**Available records**

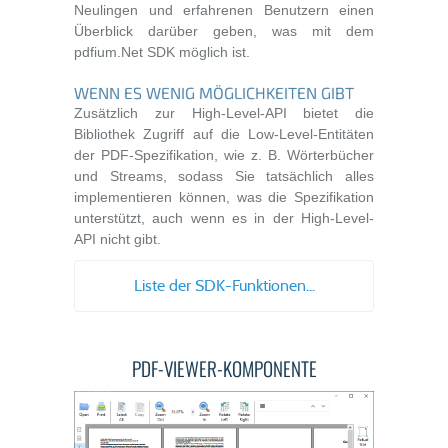
Neulingen und erfahrenen Benutzern einen
Überblick darüber geben, was mit dem
pdfium.Net SDK möglich ist.
WENN ES WENIG MÖGLICHKEITEN GIBT
Zusätzlich zur High-Level-API bietet die
Bibliothek Zugriff auf die Low-Level-Entitäten
der PDF-Spezifikation, wie z. B. Wörterbücher
und Streams, sodass Sie tatsächlich alles
implementieren können, was die Spezifikation
unterstützt, auch wenn es in der High-Level-
API nicht gibt.
Liste der SDK-Funktionen...
PDF-VIEWER-KOMPONENTE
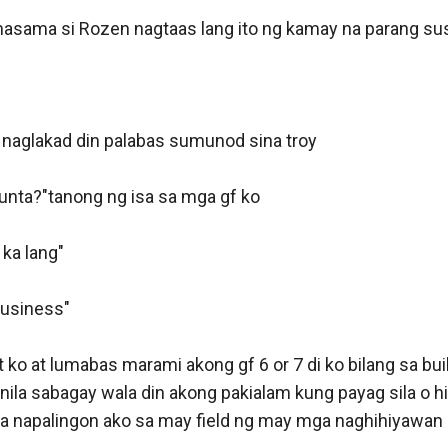
masama si Rozen nagtaas lang ito ng kamay na parang sus
 naglakad din palabas sumunod sina troy

unta?"tanong ng isa sa mga gf ko

ka lang"

usiness"

ko at lumabas marami akong gf 6 or 7 di ko bilang sa build
ila sabagay wala din akong pakialam kung payag sila o hi
la napalingon ako sa may field ng may mga naghihiyawan
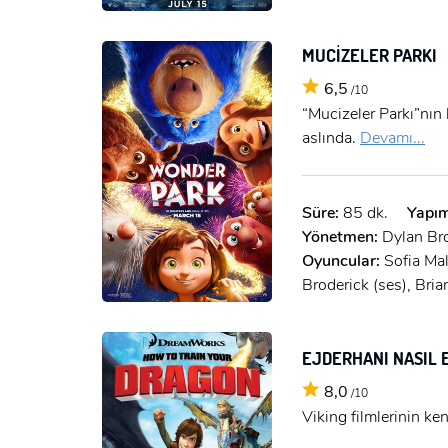
MUCİZELER PARKI
6,5
/10
“Mucizeler Parkı”nın
aslında.
Devamı...
Süre:
85 dk.
Yapım
Yönetmen:
Dylan B
Oyuncular:
Sofia Mal
Broderick (ses), Bri
EJDERHANI NASIL 
8,0
/10
Viking filmlerinin ken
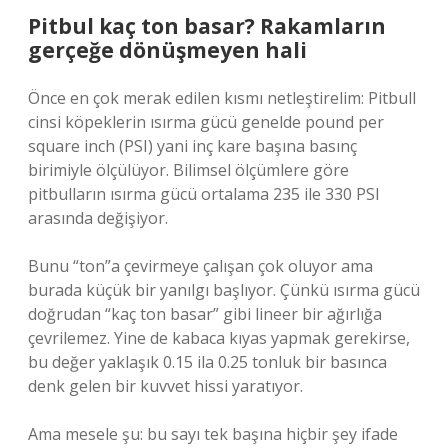
Pitbul kaç ton basar? Rakamların
gerçeğe dönüşmeyen hali
Önce en çok merak edilen kısmı netleştirelim: Pitbull
cinsi köpeklerin ısırma gücü genelde pound per
square inch (PSI) yani inç kare başına basınç
birimiyle ölçülüyor. Bilimsel ölçümlere göre
pitbulların ısırma gücü ortalama 235 ile 330 PSI
arasında değişiyor.
Bunu “ton”a çevirmeye çalışan çok oluyor ama
burada küçük bir yanılgı başlıyor. Çünkü ısırma gücü
doğrudan “kaç ton basar” gibi lineer bir ağırlığa
çevrilemez. Yine de kabaca kıyas yapmak gerekirse,
bu değer yaklaşık 0.15 ila 0.25 tonluk bir basınca
denk gelen bir kuvvet hissi yaratıyor.
Ama mesele şu: bu sayı tek başına hiçbir şey ifade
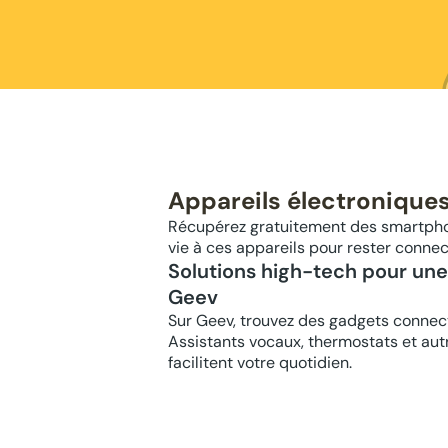
Appareils électroniques
Récupérez gratuitement des smartphon
vie à ces appareils pour rester connec
Solutions high-tech pour un
Geev
Sur Geev, trouvez des gadgets connec
Assistants vocaux, thermostats et autr
facilitent votre quotidien.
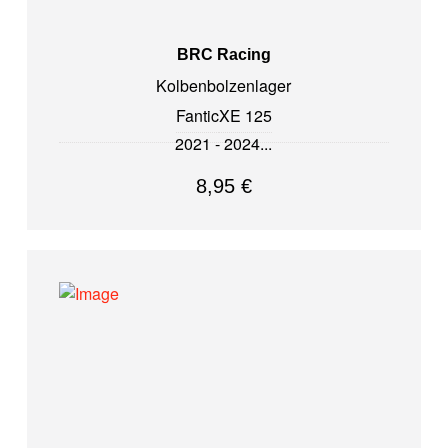
BRC Racing
Kolbenbolzenlager
Fantic
XE 125
2021 - 2024
8,95
€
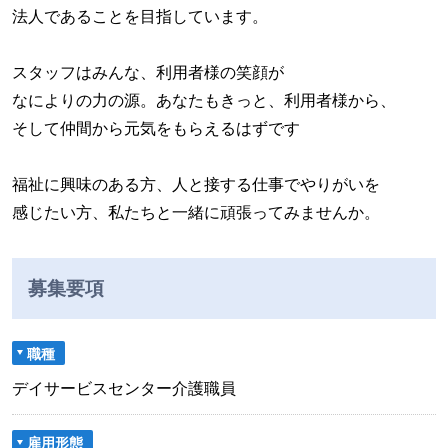
法人であることを目指しています。
スタッフはみんな、利用者様の笑顔が
なによりの力の源。あなたもきっと、利用者様から、
そして仲間から元気をもらえるはずです
福祉に興味のある方、人と接する仕事でやりがいを
感じたい方、私たちと一緒に頑張ってみませんか。
募集要項
職種
デイサービスセンター介護職員
雇用形態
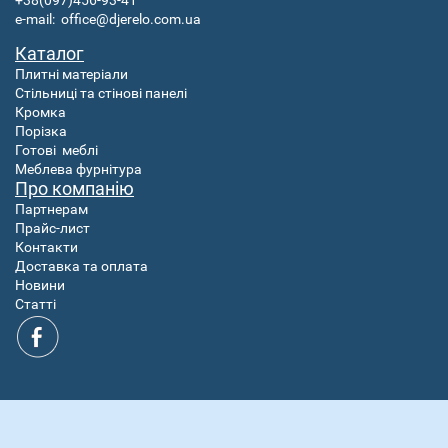
+38(097)456-93-41
e-mail:
office@djerelo.com.ua
Каталог
Плитні матеріали
Стільниці та стінові панелі
Кромка
Порізка
Готові
меблі
Меблева фурнітура
Про компанію
Партнерам
Прайс-лист
Контакти
Доставка та оплата
Новини
Статті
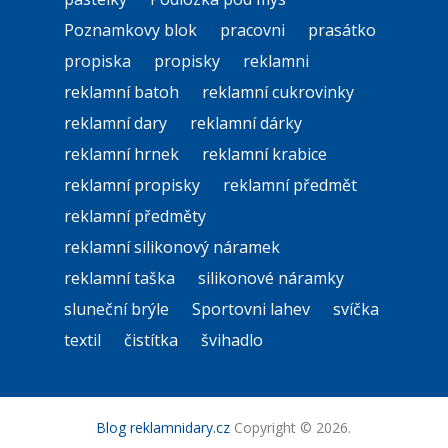
Poznamkovy blok
pracovni
prasátko
propiska
propisky
reklamni
reklamní batoh
reklamní cukrovinky
reklamní dary
reklamní dárky
reklamní hrnek
reklamní krabice
reklamní propisky
reklamní předmět
reklamní předměty
reklamní silikonový náramek
reklamní taška
silikonové náramky
sluneční brýle
Sportovni lahev
svíčka
textil
čistítka
švihadlo
Blog reklamnidary.cz
Copyright © 2026.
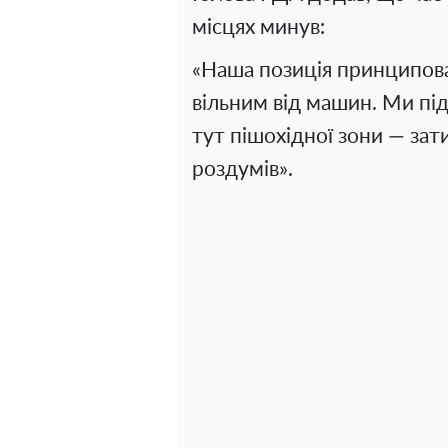
місцях минув:
«Наша позиція принципова
вільним від машин. Ми пі
тут пішохідної зони — за
роздумів».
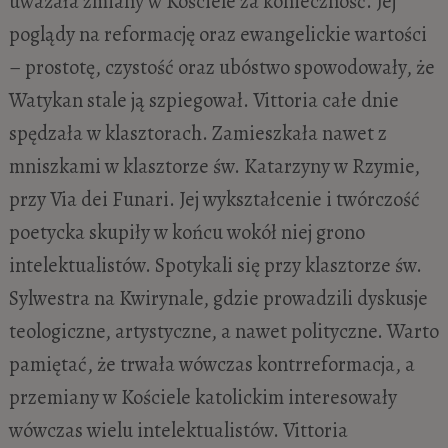
uważała zmiany w Kościele za konieczność. Jej
poglądy na reformację oraz ewangelickie wartości
– prostotę, czystość oraz ubóstwo spowodowały, że
Watykan stale ją szpiegował. Vittoria całe dnie
spędzała w klasztorach. Zamieszkała nawet z
mniszkami w klasztorze św. Katarzyny w Rzymie,
przy Via dei Funari. Jej wykształcenie i twórczość
poetycka skupiły w końcu wokół niej grono
intelektualistów. Spotykali się przy klasztorze św.
Sylwestra na Kwirynale, gdzie prowadzili dyskusje
teologiczne, artystyczne, a nawet polityczne. Warto
pamiętać, że trwała wówczas kontrreformacja, a
przemiany w Kościele katolickim interesowały
wówczas wielu intelektualistów. Vittoria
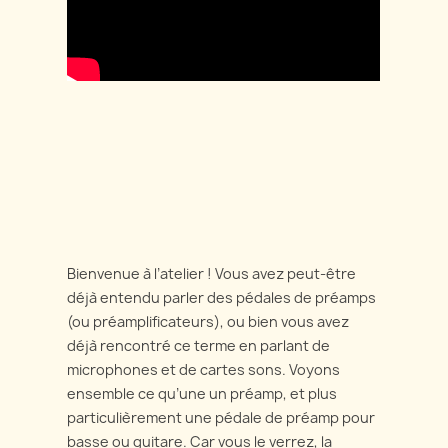
Bienvenue à l’atelier ! Vous avez peut-être
déjà entendu parler des pédales de préamps
(ou préamplificateurs), ou bien vous avez
déjà rencontré ce terme en parlant de
microphones et de cartes sons. Voyons
ensemble ce qu’une un préamp, et plus
particulièrement une pédale de préamp pour
basse ou guitare. Car vous le verrez, la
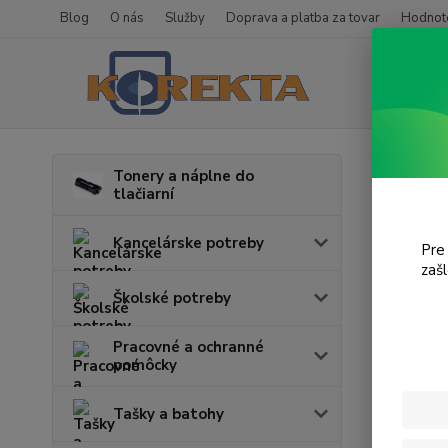
Blog
O nás
Služby
Doprava a platba za tovar
Hodnote
Úvod
T
Tonery a náplne do
tlačiarní
NP 
Kancelárske potreby
Pre
V tejto k
zaš
Školské potreby
Pracovné a ochranné
pomôcky
Tašky a batohy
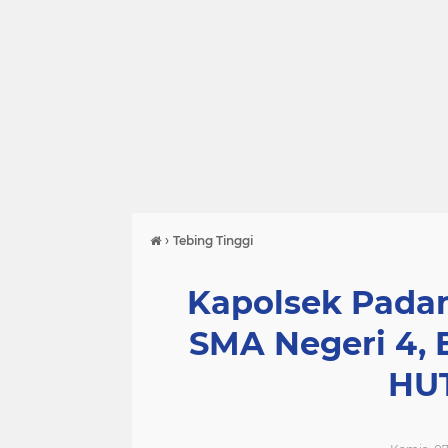
›
Tebing Tinggi
Kapolsek Pada
SMA Negeri 4, 
HUT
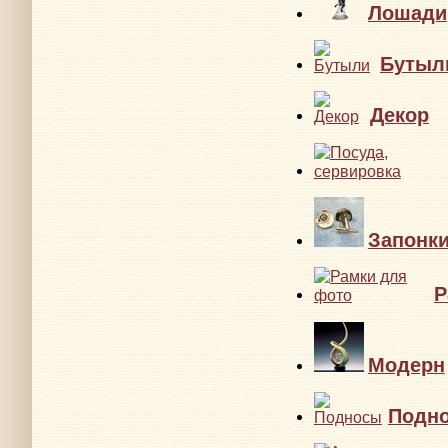
Лошади
Бутыл
Декор
Запонк
Р
Модерн
Подн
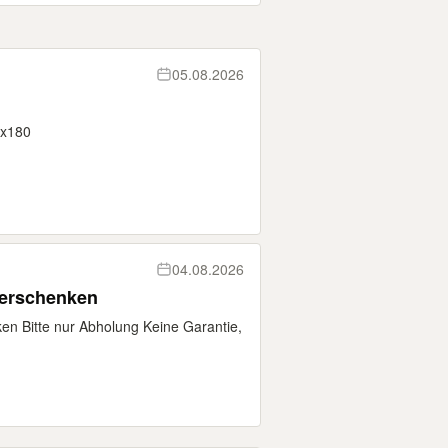
05.08.2026
0x180
04.08.2026
verschenken
en Bitte nur Abholung Keine Garantie,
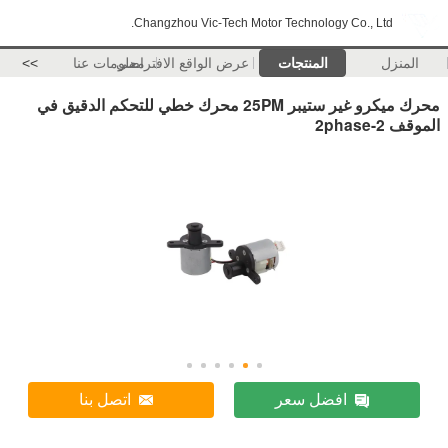
Changzhou Vic-Tech Motor Technology Co., Ltd.
المنزل
المنتجات
عرض الواقع الافتراضي
معلومات عنا
>>
محرك ميكرو غير ستيبر 25PM محرك خطي للتحكم الدقيق في
الموقف 2-2phase
افضل سعر
اتصل بنا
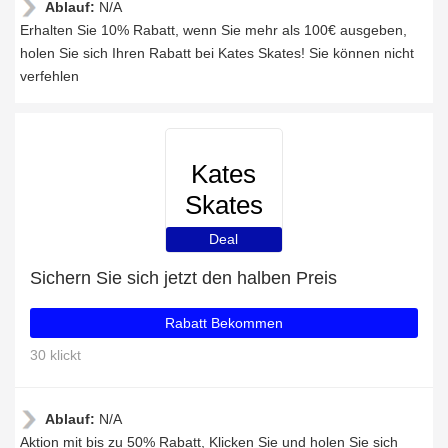
Ablauf:
N/A
Erhalten Sie 10% Rabatt, wenn Sie mehr als 100€ ausgeben,
holen Sie sich Ihren Rabatt bei Kates Skates! Sie können nicht
verfehlen
Kates
Skates
Deal
Sichern Sie sich jetzt den halben Preis
Rabatt Bekommen
30 klickt
Ablauf:
N/A
Aktion mit bis zu 50% Rabatt, Klicken Sie und holen Sie sich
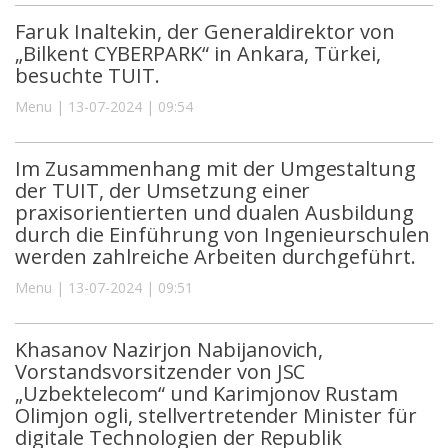
Faruk Inaltekin, der Generaldirektor von
„Bilkent CYBERPARK“ in Ankara, Türkei,
besuchte TUIT.
Menu | 13-07-2024 | 09:54
Im Zusammenhang mit der Umgestaltung
der TUIT, der Umsetzung einer
praxisorientierten und dualen Ausbildung
durch die Einführung von Ingenieurschulen
werden zahlreiche Arbeiten durchgeführt.
Menu | 13-07-2024 | 09:51
Khasanov Nazirjon Nabijanovich,
Vorstandsvorsitzender von JSC
„Uzbektelecom“ und Karimjonov Rustam
Olimjon ogli, stellvertretender Minister für
digitale Technologien der Republik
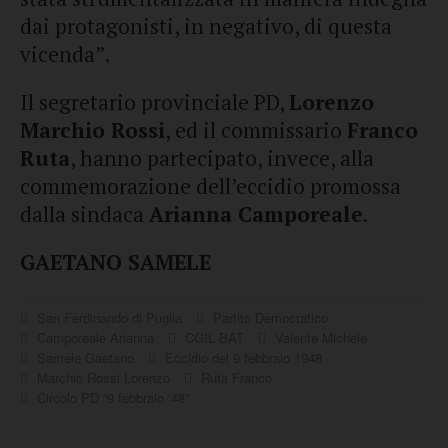
dai protagonisti, in negativo, di questa
vicenda”.
Il segretario provinciale PD,
Lorenzo
Marchio Rossi
, ed il commissario
Franco
Ruta
, hanno partecipato, invece, alla
commemorazione dell’eccidio promossa
dalla sindaca
Arianna Camporeale
.
GAETANO SAMELE
San Ferdinando di Puglia
Partito Democratico
Camporeale Arianna
CGIL BAT
Valente Michele
Samele Gaetano
Eccidio del 9 febbraio 1948
Marchio Rossi Lorenzo
Ruta Franco
Circolo PD “9 febbraio ‘48”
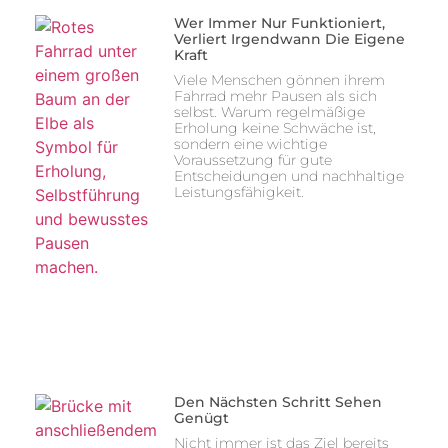
Wer Immer Nur Funktioniert,
Verliert Irgendwann Die Eigene
Kraft
Viele Menschen gönnen ihrem
Fahrrad mehr Pausen als sich
selbst. Warum regelmäßige
Erholung keine Schwäche ist,
sondern eine wichtige
Voraussetzung für gute
Entscheidungen und nachhaltige
Leistungsfähigkeit.
Den Nächsten Schritt Sehen
Genügt
Nicht immer ist das Ziel bereits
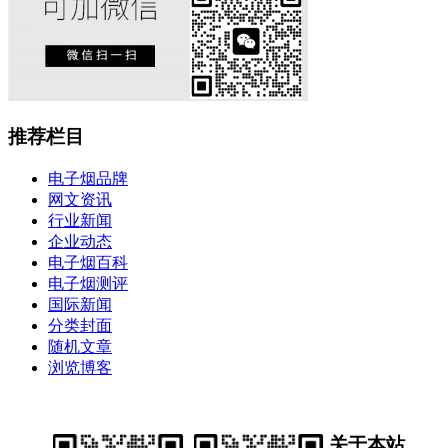
推荐栏目
电子烟品牌
网文资讯
行业新闻
企业动态
电子烟百科
电子烟测评
国际新闻
分类封面
随机文章
浏览博客
关于本站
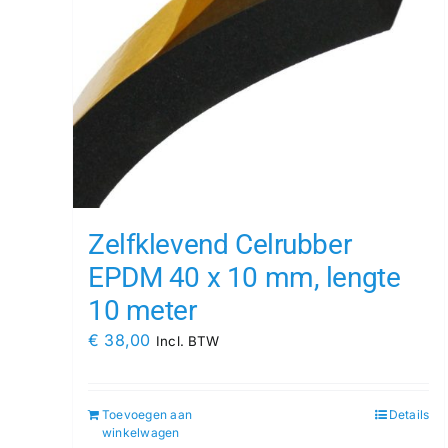
Zelfklevend Celrubber
EPDM 40 x 10 mm, lengte
10 meter
€
38,00
Incl. BTW
Toevoegen aan
Details
winkelwagen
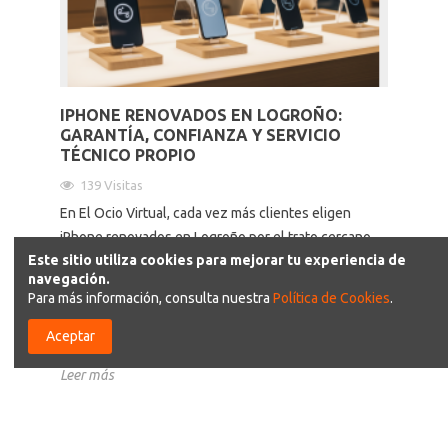
IPHONE RENOVADOS EN LOGROÑO:
GARANTÍA, CONFIANZA Y SERVICIO
TÉCNICO PROPIO
139 Visitas
En El Ocio Virtual, cada vez más clientes eligen
iPhone renovados en Logroño por el trato cercano,
Este sitio utiliza cookies para mejorar tu experiencia de
el asesoramiento profesional y el servicio técnico
navegación.
propio. Consulta el catálogo de iPhone renovados (1
Para más información, consulta nuestra
Política de Cookies
.
año de garantía) y iPhone nuevos (3 años de
garantía), con opción de financiación a plazos
Aceptar
Leer más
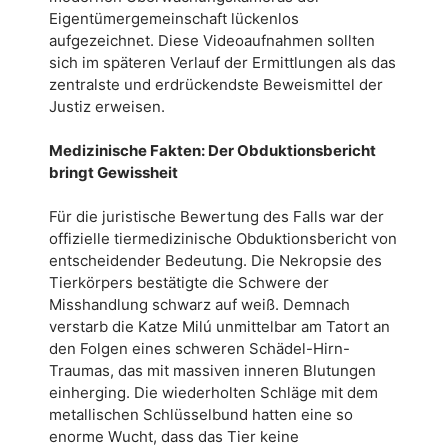
Eigentümergemeinschaft lückenlos
aufgezeichnet. Diese Videoaufnahmen sollten
sich im späteren Verlauf der Ermittlungen als das
zentralste und erdrückendste Beweismittel der
Justiz erweisen.
Medizinische Fakten: Der Obduktionsbericht
bringt Gewissheit
Für die juristische Bewertung des Falls war der
offizielle tiermedizinische Obduktionsbericht von
entscheidender Bedeutung. Die Nekropsie des
Tierkörpers bestätigte die Schwere der
Misshandlung schwarz auf weiß. Demnach
verstarb die Katze Milú unmittelbar am Tatort an
den Folgen eines schweren Schädel-Hirn-
Traumas, das mit massiven inneren Blutungen
einherging. Die wiederholten Schläge mit dem
metallischen Schlüsselbund hatten eine so
enorme Wucht, dass das Tier keine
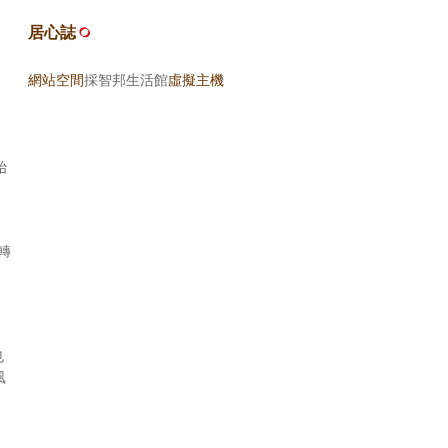
居心誌
網站空間
採智邦生活館
虛擬主機
始
轉
，
也
風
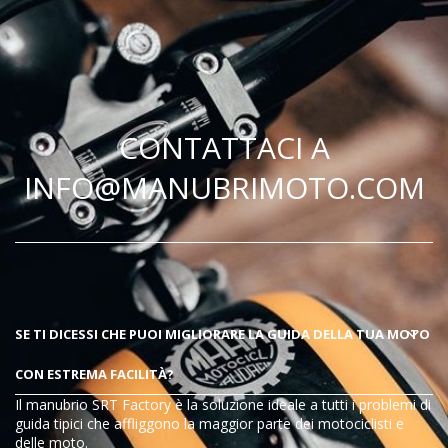
CONTATTACI A
INFO@MANUBRIMOTO.COM
SE TI DICESSI CHE PUOI MIGLIORARE LA GUIDA DELLA TUA MOTO
CON ESTREMA FACILITÀ?
Il manubrio SRT Factory è la soluzione ideale a tutti i problemi di
guida tipici che affliggono la maggior parte dei motociclisti e
delle moto.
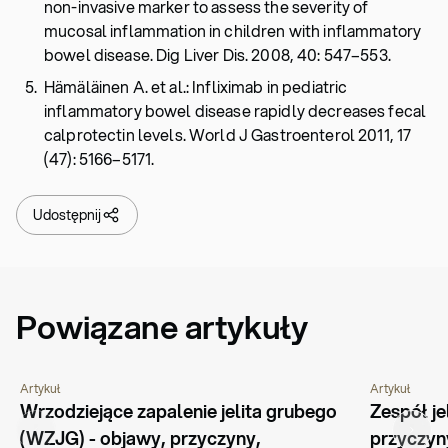
non-invasive marker to assess the severity of
mucosal inflammation in children with inflammatory
bowel disease. Dig Liver Dis. 2008, 40: 547–553.
Hämäläinen A. et al.: Infliximab in pediatric
inflammatory bowel disease rapidly decreases fecal
calprotectin levels. World J Gastroenterol 2011, 17
(47): 5166–5171.
Udostępnij
Powiązane artykuły
Artykuł
Artykuł
CHOROBY I SCHORZENIA
PORADNIK
CHOROBY I 
Wrzodziejące zapalenie jelita grubego 
Zespół je
(WZJG) - objawy, przyczyny, 
przyczyny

**Task prompt**
The answer should be a bare number: how many lines of the material above include "déjà".

**The answer**
2